Juan (SG) - Meek and mild, yet sharpshooting guard. Cultural and language issues make getting him to understand instruction difficult at times, but needs to be more assertive. Easily our purest shooter, but too unselfish to demand the ball.

Carlos (G/F) - Poorly conditioned and easily winded, but reasonably tough swingman. Hard to gauge talent level since he's always tired. Suffers defensively and in transition.

Chase (F) - Completely devoid of any ballhandling skills, and always antsy with the basketball. Tries hard, but just isn't well coordinated. Coachable, but will occasionally slip an under-the-breath insult at coaches when frustrated.

Paul (F) - Just joined the team. Very skilled and coachable. Has the ability and poise to be the best player on the team. One problem: His Dad knows the game and has good input. But he gives so much advice during practice that he disrupts the drills. We'll need to iron out this kink before it becomes a distraction.
So, those are your 2009 Panthers. We'll see what happens when the whole squad hits the court together Sunday.

Sunday (Postgame)

Another week, another loss. This time, we lost 24-11 to a team we should have beaten. We lead after one, trailed by one at the half, and I could smell blood in the water. Too bad the other team was the sharks and my guys were merely chum.

We spent over 90 minutes the other night practicing the Princeton offense. It took the kids less than 9 seconds to completely forget everything we'd worked on and turn the ball over for an easy score by the opposition. Why did I even bother? Why do I even bother?

In the 3rd quarter, I put my second team in versus the other squad's "1st team". Bear in mind, their "1st team" did jack squat in the first quarter vs my starters. The idea was to save the starters until the 4th quarter. By then, I figured we'd be either ahead or only slightly behind and our best players would close the deal. No such luck.

The kids turned the ball over and failed to get back on offense, ceding easy layups and essentially sealing our fate just moments into the second half. The rest of the game was a mere formality.

I'm officially at a loss for solutions now.
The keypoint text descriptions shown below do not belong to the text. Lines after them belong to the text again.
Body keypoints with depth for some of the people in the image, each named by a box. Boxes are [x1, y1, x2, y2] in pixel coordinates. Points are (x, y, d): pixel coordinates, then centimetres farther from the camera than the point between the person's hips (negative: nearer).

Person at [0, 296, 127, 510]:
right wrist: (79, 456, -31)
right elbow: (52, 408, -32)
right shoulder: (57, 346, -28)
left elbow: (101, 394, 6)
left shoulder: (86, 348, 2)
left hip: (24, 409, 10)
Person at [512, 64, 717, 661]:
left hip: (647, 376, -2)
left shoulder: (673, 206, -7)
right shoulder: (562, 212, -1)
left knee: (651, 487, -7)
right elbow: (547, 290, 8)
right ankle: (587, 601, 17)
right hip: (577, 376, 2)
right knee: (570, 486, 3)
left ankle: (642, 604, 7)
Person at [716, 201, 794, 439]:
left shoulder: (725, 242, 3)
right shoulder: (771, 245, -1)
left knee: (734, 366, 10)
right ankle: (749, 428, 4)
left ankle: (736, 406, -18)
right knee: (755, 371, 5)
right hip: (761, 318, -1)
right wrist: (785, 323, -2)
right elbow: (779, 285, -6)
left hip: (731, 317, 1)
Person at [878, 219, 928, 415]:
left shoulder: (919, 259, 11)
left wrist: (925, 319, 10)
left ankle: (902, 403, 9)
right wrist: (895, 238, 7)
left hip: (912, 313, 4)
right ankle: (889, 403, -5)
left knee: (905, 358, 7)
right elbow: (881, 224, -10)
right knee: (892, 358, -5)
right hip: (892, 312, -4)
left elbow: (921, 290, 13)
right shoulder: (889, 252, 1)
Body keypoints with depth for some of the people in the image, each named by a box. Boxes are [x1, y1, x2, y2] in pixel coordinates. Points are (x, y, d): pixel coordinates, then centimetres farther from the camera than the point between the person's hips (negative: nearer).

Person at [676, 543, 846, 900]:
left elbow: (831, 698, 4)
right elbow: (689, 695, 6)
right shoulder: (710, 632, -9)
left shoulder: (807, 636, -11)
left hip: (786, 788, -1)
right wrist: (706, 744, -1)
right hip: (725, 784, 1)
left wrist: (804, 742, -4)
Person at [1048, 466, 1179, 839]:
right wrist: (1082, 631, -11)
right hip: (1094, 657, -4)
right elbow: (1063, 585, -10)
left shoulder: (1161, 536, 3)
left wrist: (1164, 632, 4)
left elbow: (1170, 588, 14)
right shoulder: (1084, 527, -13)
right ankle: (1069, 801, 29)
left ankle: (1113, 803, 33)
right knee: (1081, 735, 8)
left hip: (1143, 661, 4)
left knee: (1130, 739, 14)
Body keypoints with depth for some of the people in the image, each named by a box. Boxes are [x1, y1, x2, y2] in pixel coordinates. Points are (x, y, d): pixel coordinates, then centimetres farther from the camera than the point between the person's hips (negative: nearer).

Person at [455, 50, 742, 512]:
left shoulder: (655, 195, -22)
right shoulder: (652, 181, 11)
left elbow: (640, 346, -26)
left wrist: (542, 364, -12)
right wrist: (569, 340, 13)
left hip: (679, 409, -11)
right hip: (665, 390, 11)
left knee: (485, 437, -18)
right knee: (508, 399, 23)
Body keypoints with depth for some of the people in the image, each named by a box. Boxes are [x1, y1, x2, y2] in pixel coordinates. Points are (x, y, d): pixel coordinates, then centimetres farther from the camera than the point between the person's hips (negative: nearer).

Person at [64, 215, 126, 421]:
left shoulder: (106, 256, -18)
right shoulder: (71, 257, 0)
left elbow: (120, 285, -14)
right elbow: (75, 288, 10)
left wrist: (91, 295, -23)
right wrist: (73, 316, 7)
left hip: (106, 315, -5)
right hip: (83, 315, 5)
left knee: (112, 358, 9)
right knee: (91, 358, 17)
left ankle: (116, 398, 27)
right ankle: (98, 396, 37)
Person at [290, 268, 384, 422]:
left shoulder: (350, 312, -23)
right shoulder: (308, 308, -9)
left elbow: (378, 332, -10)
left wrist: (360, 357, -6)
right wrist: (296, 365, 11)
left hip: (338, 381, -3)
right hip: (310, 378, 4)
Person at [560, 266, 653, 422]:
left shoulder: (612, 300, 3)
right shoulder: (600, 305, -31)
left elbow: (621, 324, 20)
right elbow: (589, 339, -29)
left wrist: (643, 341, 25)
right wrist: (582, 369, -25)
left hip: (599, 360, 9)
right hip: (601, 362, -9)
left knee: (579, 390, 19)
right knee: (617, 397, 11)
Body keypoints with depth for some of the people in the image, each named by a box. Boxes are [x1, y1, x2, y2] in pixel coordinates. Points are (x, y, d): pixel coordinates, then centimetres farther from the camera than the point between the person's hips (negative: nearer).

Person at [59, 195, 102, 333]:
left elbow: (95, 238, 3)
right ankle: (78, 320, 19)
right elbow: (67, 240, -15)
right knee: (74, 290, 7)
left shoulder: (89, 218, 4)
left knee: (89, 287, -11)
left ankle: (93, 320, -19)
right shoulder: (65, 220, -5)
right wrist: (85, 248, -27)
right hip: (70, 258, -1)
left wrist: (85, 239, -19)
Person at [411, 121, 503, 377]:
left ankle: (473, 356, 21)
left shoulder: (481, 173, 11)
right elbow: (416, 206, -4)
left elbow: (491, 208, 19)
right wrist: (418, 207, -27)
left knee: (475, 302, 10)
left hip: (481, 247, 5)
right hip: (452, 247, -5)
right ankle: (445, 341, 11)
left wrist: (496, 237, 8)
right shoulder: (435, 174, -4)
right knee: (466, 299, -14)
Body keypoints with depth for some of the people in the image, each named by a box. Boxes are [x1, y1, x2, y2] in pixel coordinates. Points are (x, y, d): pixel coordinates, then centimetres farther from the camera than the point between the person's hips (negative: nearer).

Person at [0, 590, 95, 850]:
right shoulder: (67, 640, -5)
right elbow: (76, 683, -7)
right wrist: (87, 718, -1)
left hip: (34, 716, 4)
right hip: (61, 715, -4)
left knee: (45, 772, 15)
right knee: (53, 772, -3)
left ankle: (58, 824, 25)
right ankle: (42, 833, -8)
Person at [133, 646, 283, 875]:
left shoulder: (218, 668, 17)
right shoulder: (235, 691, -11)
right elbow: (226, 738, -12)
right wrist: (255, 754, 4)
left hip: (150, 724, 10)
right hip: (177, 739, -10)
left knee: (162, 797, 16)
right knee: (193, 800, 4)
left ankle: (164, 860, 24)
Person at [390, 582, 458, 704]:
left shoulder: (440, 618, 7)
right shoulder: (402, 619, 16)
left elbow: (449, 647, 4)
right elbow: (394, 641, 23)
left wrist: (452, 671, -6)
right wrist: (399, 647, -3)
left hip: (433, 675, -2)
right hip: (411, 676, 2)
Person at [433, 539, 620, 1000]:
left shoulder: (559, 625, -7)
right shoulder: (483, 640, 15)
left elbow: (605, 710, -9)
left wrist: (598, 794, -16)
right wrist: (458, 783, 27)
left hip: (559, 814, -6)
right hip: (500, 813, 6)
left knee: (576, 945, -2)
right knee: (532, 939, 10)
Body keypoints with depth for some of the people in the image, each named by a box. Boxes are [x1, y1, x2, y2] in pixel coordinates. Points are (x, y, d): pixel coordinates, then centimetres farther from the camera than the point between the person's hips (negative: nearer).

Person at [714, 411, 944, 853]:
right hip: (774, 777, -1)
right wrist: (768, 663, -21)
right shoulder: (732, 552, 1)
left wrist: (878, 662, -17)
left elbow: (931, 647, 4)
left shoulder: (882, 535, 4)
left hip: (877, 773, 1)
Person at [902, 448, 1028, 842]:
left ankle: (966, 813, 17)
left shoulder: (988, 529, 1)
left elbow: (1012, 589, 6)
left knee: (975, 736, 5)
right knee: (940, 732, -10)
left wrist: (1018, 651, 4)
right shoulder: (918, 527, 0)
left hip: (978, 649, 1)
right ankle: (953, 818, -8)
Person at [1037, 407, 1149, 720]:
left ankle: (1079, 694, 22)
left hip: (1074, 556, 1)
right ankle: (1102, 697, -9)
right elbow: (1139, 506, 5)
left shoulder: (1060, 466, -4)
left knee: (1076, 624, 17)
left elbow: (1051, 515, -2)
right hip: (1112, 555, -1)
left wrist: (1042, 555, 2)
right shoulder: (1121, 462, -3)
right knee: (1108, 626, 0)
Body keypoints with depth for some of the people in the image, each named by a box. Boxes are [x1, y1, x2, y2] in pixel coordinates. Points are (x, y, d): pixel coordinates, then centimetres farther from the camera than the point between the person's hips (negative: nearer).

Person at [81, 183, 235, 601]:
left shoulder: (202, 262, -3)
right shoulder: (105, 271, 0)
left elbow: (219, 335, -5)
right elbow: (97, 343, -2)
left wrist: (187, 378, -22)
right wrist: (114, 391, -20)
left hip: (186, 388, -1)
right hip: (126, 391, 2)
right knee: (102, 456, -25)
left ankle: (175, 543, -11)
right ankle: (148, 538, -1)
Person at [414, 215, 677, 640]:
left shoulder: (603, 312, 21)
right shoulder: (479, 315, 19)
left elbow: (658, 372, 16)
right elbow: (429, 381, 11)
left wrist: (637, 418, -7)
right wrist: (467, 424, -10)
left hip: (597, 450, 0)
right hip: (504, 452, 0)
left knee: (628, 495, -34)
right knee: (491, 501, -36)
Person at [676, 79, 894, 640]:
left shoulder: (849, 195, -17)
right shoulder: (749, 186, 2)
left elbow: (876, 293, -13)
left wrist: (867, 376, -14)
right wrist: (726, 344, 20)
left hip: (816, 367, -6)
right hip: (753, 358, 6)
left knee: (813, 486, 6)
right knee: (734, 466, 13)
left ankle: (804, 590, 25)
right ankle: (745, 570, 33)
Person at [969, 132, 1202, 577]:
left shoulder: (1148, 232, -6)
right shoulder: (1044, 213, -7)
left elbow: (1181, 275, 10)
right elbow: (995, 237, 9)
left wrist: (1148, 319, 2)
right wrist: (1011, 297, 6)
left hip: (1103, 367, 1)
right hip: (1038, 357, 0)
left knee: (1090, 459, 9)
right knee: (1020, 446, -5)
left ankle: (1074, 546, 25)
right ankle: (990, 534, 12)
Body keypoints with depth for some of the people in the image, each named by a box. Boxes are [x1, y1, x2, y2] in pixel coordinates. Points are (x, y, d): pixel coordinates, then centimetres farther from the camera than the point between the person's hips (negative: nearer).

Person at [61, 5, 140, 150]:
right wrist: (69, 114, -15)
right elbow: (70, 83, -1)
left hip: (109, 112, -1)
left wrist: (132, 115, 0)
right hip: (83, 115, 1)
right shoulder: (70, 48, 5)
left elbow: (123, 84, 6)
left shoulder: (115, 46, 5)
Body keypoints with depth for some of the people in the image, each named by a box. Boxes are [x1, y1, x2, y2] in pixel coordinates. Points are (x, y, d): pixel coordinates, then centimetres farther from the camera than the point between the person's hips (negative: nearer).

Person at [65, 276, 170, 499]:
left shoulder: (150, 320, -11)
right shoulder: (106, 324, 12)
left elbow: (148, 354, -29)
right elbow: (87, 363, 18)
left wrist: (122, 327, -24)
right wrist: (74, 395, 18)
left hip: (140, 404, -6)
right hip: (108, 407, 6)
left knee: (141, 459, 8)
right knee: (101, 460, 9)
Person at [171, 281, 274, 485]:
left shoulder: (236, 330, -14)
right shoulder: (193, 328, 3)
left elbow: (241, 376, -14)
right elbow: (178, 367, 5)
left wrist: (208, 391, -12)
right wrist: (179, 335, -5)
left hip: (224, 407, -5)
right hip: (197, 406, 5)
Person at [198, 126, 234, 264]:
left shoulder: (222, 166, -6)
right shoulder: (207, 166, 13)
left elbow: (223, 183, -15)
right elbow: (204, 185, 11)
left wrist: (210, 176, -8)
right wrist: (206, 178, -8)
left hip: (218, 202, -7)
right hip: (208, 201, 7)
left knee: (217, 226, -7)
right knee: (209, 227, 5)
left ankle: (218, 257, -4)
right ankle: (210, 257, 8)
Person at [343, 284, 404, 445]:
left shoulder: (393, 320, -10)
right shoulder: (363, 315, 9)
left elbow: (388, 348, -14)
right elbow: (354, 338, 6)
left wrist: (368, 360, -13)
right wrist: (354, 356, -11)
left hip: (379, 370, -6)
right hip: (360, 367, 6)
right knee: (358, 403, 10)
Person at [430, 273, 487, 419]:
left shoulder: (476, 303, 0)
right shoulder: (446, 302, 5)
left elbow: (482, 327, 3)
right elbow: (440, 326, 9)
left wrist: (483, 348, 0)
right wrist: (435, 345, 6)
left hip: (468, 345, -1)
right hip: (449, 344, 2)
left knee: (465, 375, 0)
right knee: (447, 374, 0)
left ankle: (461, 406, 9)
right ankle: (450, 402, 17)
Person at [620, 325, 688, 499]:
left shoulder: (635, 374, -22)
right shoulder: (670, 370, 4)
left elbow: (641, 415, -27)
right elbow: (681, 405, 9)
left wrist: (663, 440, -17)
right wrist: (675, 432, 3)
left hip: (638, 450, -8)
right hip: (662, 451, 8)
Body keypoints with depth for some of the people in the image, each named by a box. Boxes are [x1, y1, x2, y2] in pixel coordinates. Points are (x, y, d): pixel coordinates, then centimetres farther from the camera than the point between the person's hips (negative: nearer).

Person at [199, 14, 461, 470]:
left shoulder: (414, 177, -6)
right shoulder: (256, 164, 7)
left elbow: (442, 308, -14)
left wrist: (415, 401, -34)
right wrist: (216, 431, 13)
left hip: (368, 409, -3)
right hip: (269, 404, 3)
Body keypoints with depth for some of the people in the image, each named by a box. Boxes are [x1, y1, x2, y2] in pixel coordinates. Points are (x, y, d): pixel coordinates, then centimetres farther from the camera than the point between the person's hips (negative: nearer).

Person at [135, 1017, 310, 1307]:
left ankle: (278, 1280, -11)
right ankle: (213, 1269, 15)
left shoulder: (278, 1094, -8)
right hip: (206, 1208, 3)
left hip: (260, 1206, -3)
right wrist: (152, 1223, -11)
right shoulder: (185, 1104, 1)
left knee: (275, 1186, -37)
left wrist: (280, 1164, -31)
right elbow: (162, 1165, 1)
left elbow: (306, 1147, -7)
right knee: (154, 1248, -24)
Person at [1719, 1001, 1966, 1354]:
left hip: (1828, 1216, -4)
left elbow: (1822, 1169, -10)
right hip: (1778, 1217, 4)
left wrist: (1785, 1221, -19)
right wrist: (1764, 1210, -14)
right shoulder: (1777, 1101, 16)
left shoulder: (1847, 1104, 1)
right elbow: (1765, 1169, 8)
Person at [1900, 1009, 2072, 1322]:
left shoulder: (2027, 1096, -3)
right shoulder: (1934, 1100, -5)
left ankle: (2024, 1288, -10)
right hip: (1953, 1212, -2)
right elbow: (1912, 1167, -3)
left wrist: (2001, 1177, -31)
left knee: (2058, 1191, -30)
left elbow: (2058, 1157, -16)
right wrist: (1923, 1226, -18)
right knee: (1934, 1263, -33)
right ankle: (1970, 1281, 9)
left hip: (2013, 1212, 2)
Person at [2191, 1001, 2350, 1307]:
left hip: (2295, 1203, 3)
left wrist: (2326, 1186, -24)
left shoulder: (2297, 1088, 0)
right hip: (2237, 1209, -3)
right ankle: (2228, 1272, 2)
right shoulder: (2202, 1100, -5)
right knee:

We've tried being nice. We've tried being patient. We've tried super discipline. We're tried running them into the ground. We've tried to simplify the offense. We've tried to simplify the defense. We've tried questioning their heart and pride.

The only thing we've yet to try is the ole "My Mom Is Sick" story. CJames, feel free to tell the fine folks of AverageNation™ all about this. I don't have the energy to do so.

Outside of wondering if I'm cut out to coach a set of kids who simply won't listen, I'm beginning to wonder if this experiment in live blogging might also be scaring away those I'm begging to take on The AverageBro Challenge™. After all, if I'm the guy who's supposed to be telling you how great it is working with kids, but I want to lock my own team in a custodian's closet, what sorta example am I setting for ya'll?

Either way, I'm officially in "playing for next year" mode. As in, I'll recieve a new set of 4th graders next year. I hope the luck of the draw gives me some kids with talent, discipline, and drive. Because the Panthers, well, they just have none of that stuff.

0-8 is lookin' real possible, which is just turrible. Think about it. The kids could not practice at all and not be coached at all and go 0-8. Any set of random kids could show up at the gym every Sunday and go 0-8.

Losing sucks. Sorry.

Season Record: 0 Wins - 3 Losses

Next Opponent: Team Jackson

Question: Am I "keepin' it too real" with this series and possibly scaring off folks who might otherwise Take The AverageBro Challenge™? Got any fresh ideas on how to turn this thing around? You ever gone winless in anything?